The questions to ask at this juncture are, since we have all these laws in motion, why do we still have cases of child abuses and child labour unattended? Does the judiciary processes in Nigeria really consult the wishes of a child during proceedings?

Another of such situation that never knocks off minds was on a sunny Wednesday afternoon in the ancient city of Benin; precisely under a food seller’s shelter around Lucky Way, Oba-Market, in Ring Road. Haven made a paltry N200 since 6a.m. he has been hanging on a bus for a driver, 12 years old Destiny Osarieme was seen voraciously gobbling punches of Santana (a strong and big Fufu); as it is usually called in Benin, without paying attention to onlookers.

The fear of him not shocking himself warranted the admonishment; “Oh boy!
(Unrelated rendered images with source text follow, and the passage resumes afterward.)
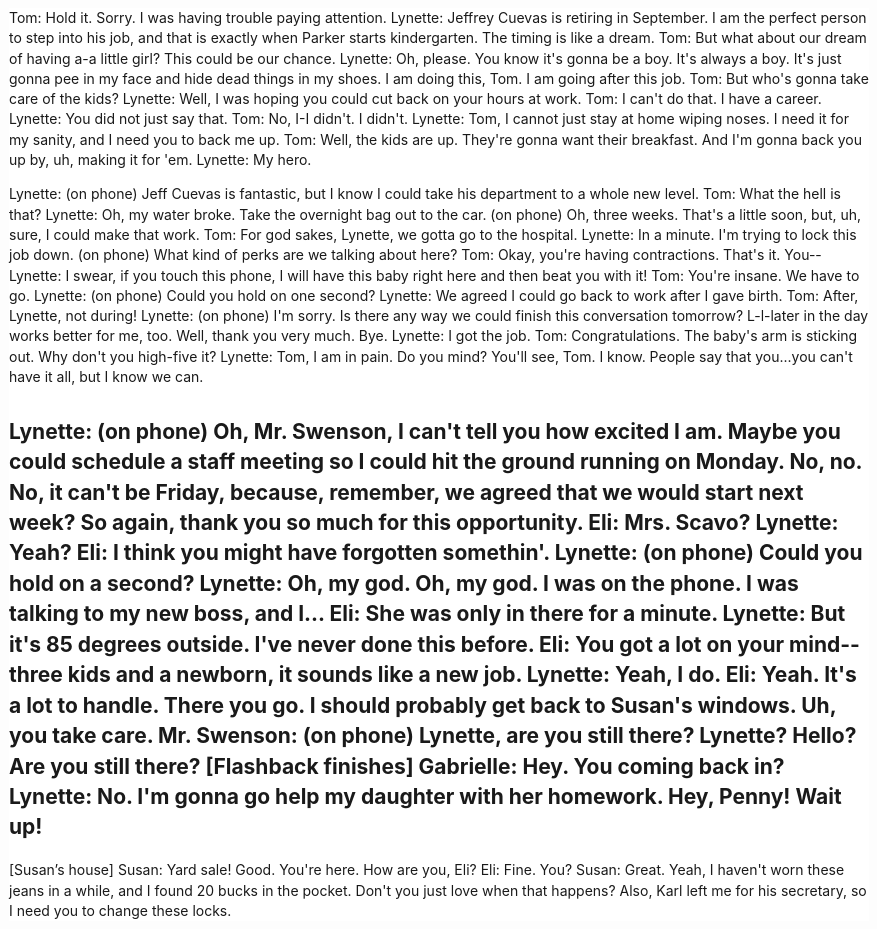 Tom: Hold it. Sorry. I was having trouble paying attention.
Lynette: Jeffrey Cuevas is retiring in September. I am the perfect person to step into his job, and that is exactly when Parker starts kindergarten. The timing is like a dream.
Tom: But what about our dream of having a-a little girl? This could be our chance.
Lynette: Oh, please. You know it's gonna be a boy. It's always a boy. It's just gonna pee in my face and hide dead things in my shoes. I am doing this, Tom. I am going after this job.
Tom: But who's gonna take care of the kids?
Lynette: Well, I was hoping you could cut back on your hours at work.
Tom: I can't do that. I have a career.
Lynette: You did not just say that.
Tom: No, I-I didn't. I didn't.
Lynette: Tom, I cannot just stay at home wiping noses. I need it for my sanity, and I need you to back me up.
Tom: Well, the kids are up. They're gonna want their breakfast. And I'm gonna back you up by, uh, making it for 'em.
Lynette: My hero.

Lynette: (on phone) Jeff Cuevas is fantastic, but I know I could take his department to a whole new level.
Tom: What the hell is that?
Lynette: Oh, my water broke. Take the overnight bag out to the car. (on phone) Oh, three weeks. That's a little soon, but, uh, sure, I could make that work.
Tom: For god sakes, Lynette, we gotta go to the hospital.
Lynette: In a minute. I'm trying to lock this job down. (on phone) What kind of perks are we talking about here?
Tom: Okay, you're having contractions. That's it. You--
Lynette: I swear, if you touch this phone, I will have this baby right here and then beat you with it!
Tom: You're insane. We have to go.
Lynette: (on phone) Could you hold on one second?
Lynette: We agreed I could go back to work after I gave birth.
Tom: After, Lynette, not during!
Lynette: (on phone) I'm sorry. Is there any way we could finish this conversation tomorrow? L-l-later in the day works better for me, too. Well, thank you very much. Bye.
Lynette: I got the job.
Tom: Congratulations. The baby's arm is sticking out. Why don't you high-five it?
Lynette: Tom, I am in pain. Do you mind? You'll see, Tom. I know. People say that you...you can't have it all, but I know we can.

Lynette: (on phone) Oh, Mr. Swenson, I can't tell you how excited I am. Maybe you could schedule a staff meeting so I could hit the ground running on Monday. No, no. No, it can't be Friday, because, remember, we agreed that we would start next week? So again, thank you so much for this opportunity.
Eli: Mrs. Scavo?
Lynette: Yeah?
Eli: I think you might have forgotten somethin'.
Lynette: (on phone) Could you hold on a second?
Lynette: Oh, my god. Oh, my god. I was on the phone. I was talking to my new boss, and I...
Eli: She was only in there for a minute.
Lynette: But it's 85 degrees outside. I've never done this before.
Eli: You got a lot on your mind-- three kids and a newborn, it sounds like a new job.
Lynette: Yeah, I do.
Eli: Yeah. It's a lot to handle. There you go. I should probably get back to Susan's windows. Uh, you take care.
Mr. Swenson: (on phone) Lynette, are you still there? Lynette? Hello? Are you still there?
[Flashback finishes]
Gabrielle: Hey. You coming back in?
Lynette: No. I'm gonna go help my daughter with her homework. Hey, Penny! Wait up!
------------------------------------------------------------
[Susan’s house]
Susan: Yard sale! Good. You're here. How are you, Eli?
Eli: Fine. You?
Susan: Great. Yeah, I haven't worn these jeans in a while, and I found 20 bucks in the pocket. Don't you just love when that happens? Also, Karl left me for his secretary, so I need you to change these locks.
Take it easy”, with little knowledge that it was going to lead to a very heart touching conversation with THISDAY.

According to Destiny, he explained that, he had been working with a driver since the previous day as a bus conductor, but when it was time for the driver to pay him; the driver absconded pretending to have an emergency. So he went to sleep in a regular store front he normally sleeps with empty stomach. The next day, he woke up around 6a.m. and started work with a new driver and at about 10a.m. he insisted on the driver paying him for the turns he has done. The driver agreed and paid him N200. And that was what he came to buy One-man One-vote (as Santana is nicknamed in Benin) with, even without meat.

Further narrating how he became a conductor, he said his parents were separated when he was much younger. His father whom he used to stay with remarried a woman who maltreated him and his other two brothers. On a faithful day, he was sent to wash the dishes, while washing it, one of it mistakenly broke. Immediately, the step-mother rushed out, and dealt with him mercilessly, and even marked his back with pieces from the broken bottle. After being starved for about two days without food, he devised a means to run away from home to beg for food in a party. And that happened to be the last time he ever stepped his foot into his father’s compound, and instead devised means for himself to survive from working as bus conductor.

The Child Right Act of 2003 is supposed to be fully adopted and implemented by all 36 states in Nigeria. However, research shows that this is not the case. Only few states in Nigeria have noticeably adopted the full implementation of the Act, but are the system favourable?

Child abuse seems to have taken a different dimension in Nigeria. It is no longer the conventionally known cases, that is molestation, hawking, house help, sales person, but has further degenerated into children working as commercial bus conductors. This is dire to the future of Nigeria, if children are still considered as the future leaders of tomorrow. The risk it poses is immeasurable, if not curtailed with all urgency.

In September 2015, at an historical UN Summit, 17 Sustainable Development Goals (SDGs) of the 2030 Agenda for Sustainable Development; with an aim of going further to end all forms of poverty, were adopted by world leaders. Among these goals are; no poverty, zero hunger, good health and well-being, quality education, decent work and economic growth. Unfortunately, this issue of children conductors has revealed that a lot still needs to be done by Nigeria if the UN goals must be met by 2030. These children found themselves where they are today not entirely because of the choices they made but the options the society they found themselves had provided them with.

Aside not standing a chance of gaining quality education, they are prone to several societal vices such as; hunger, threat to life, alcohol and drug addiction, child abuse, bullying by drivers or commuters, sicknesses and diseases, epidemic outbreak, truancy, ritualism, cultism, and a host of others. They likewise pose as a major threat to life, security and development of this country Nigeria. And except things are done rapidly, the society awaits another Evans.